### Action item
Below are the records; copy each line in them that holds the word "different".

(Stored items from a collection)
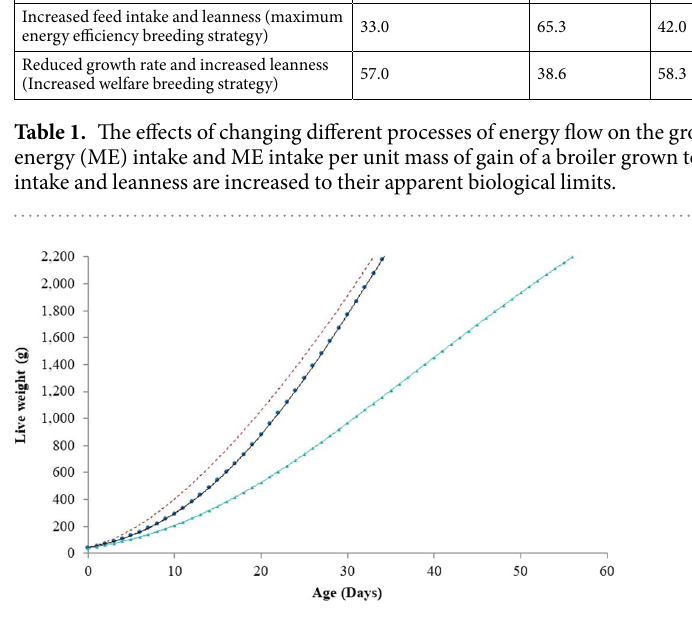
Figure 2. The growth rate of a current fast-growing broiler ( ) and the potential growth rate of future birds as defined by the different scenarios accessed; maximum energy efficiency (broken line) and increased welfare scenario (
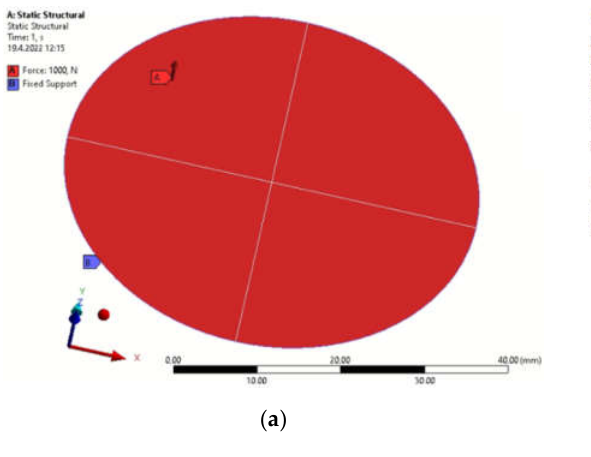
Figure 13. Geometric characteristics, boundary conditions and material properties ( a ) FEM pro- gram; ( b ) MATLAB. ( b ) MATLAB.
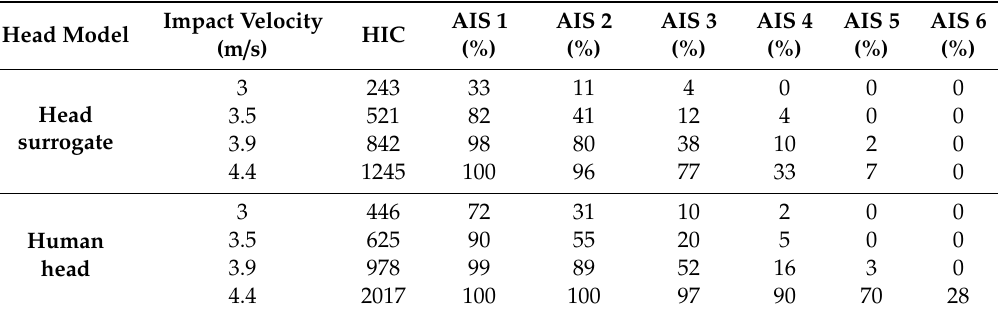
Table 11. HIC and AIS (%) for di ff erent impact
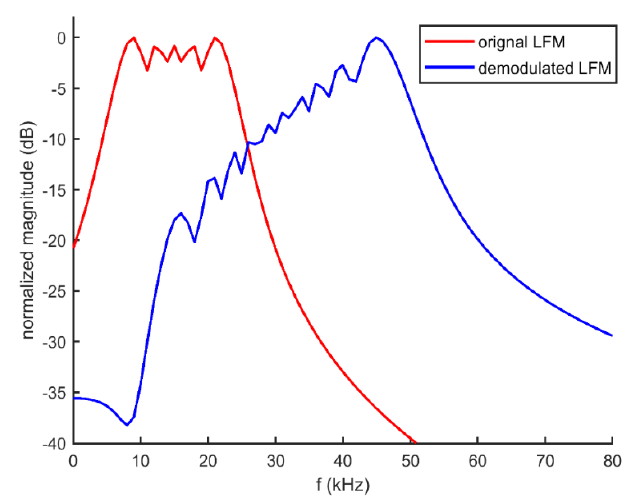
Figure 3. Comparison of the original LFM and self-demodulated LFM in frequency domain.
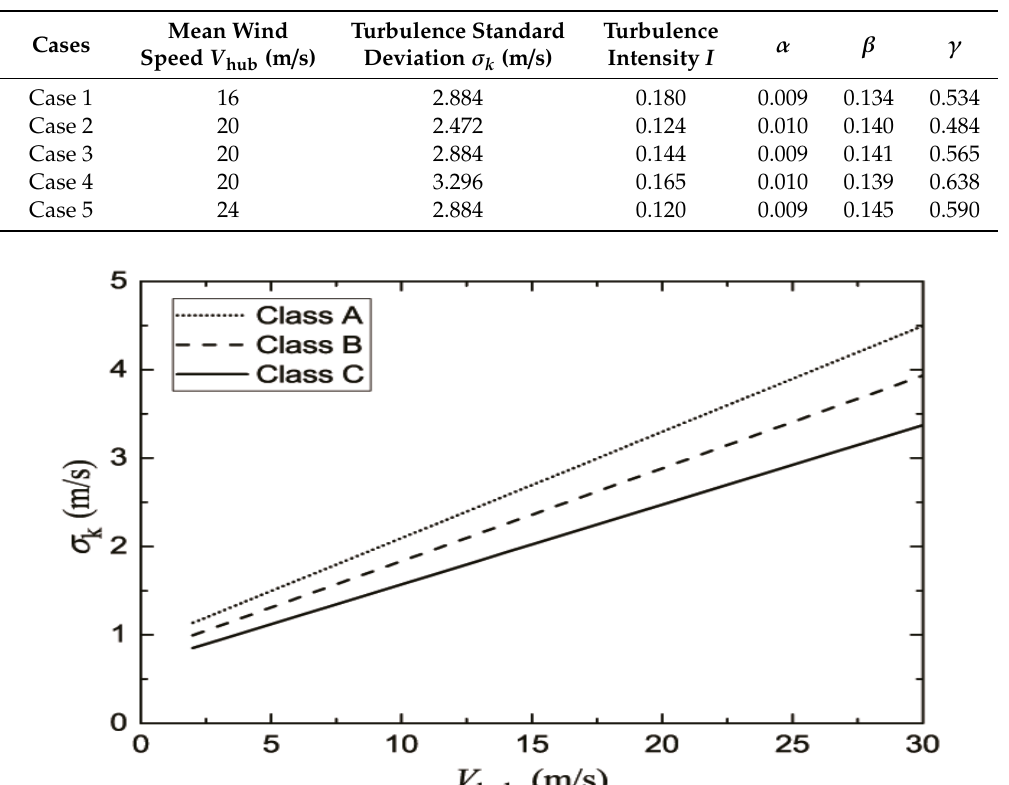
Figure 6. Turbulence standard deviation for the normal turbulence model (NTM) [12].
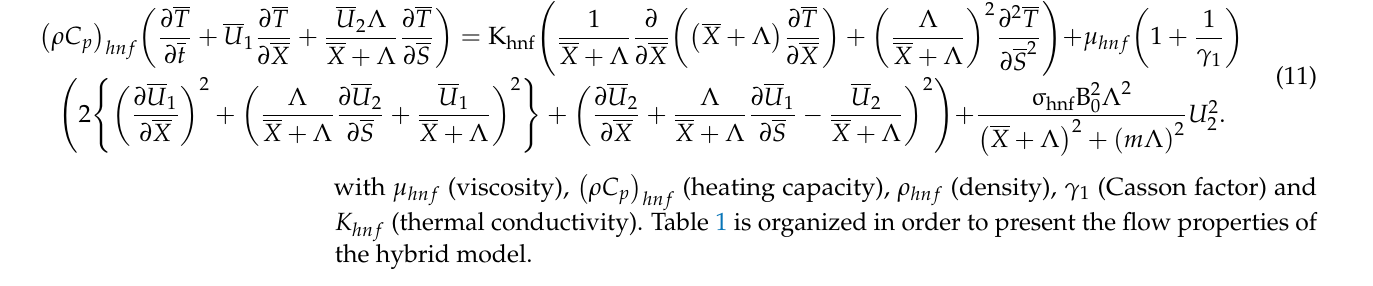
Table 1. Hybrid nanofluid different consequences with mathematical forms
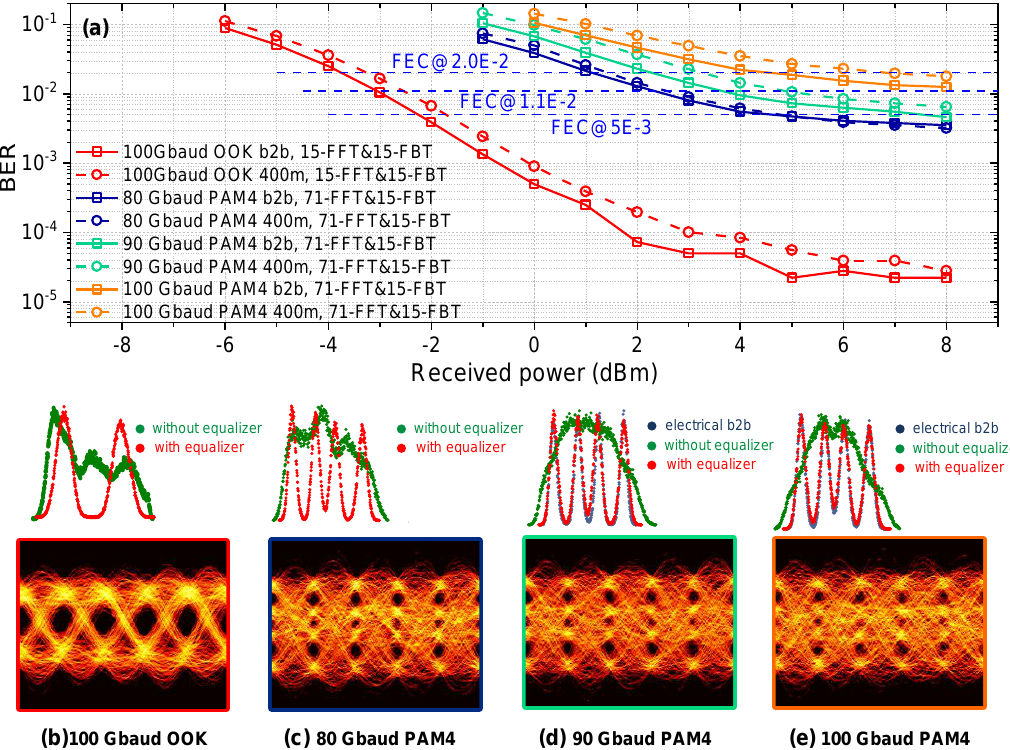
Figure 4. ( a ) BER curves for OOK and PAM4 signal for b2b and 400 m, ( b – e ) eye diagram and histograms for optical b2b at ROP of 8 dBm .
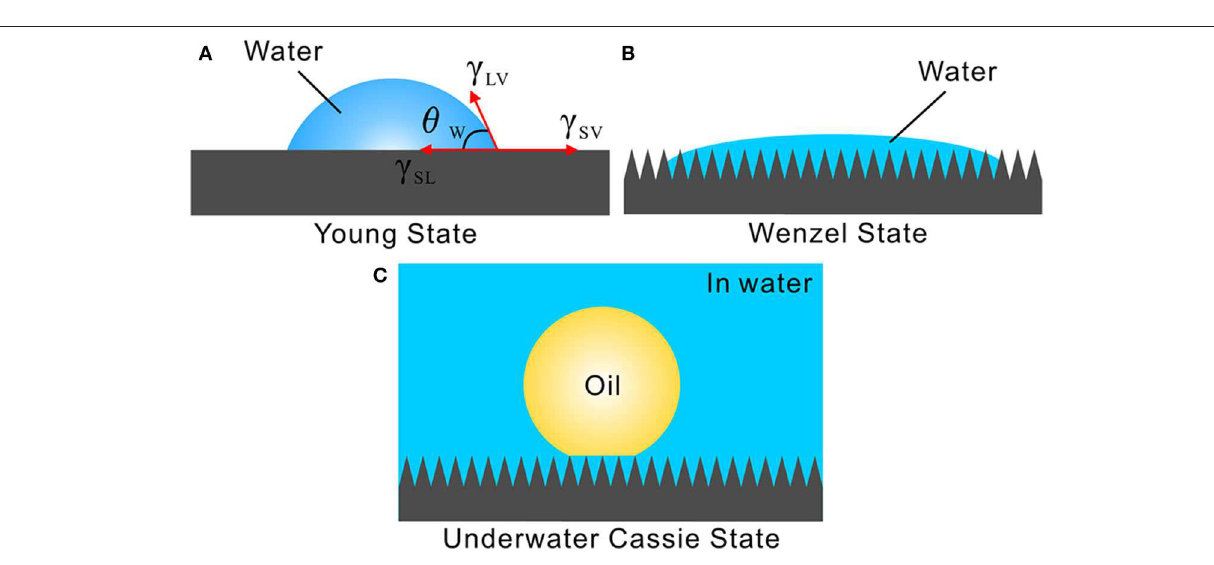
paper and zeolite layer as the separating materials,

### Solution for this task
Figure 2. The growth rate of a current fast-growing broiler ( ) and the potential growth rate of future birds as defined by the different scenarios accessed; maximum energy efficiency (broken line) and increased welfare scenario (
Table 1. Hybrid nanofluid different consequences with mathematical forms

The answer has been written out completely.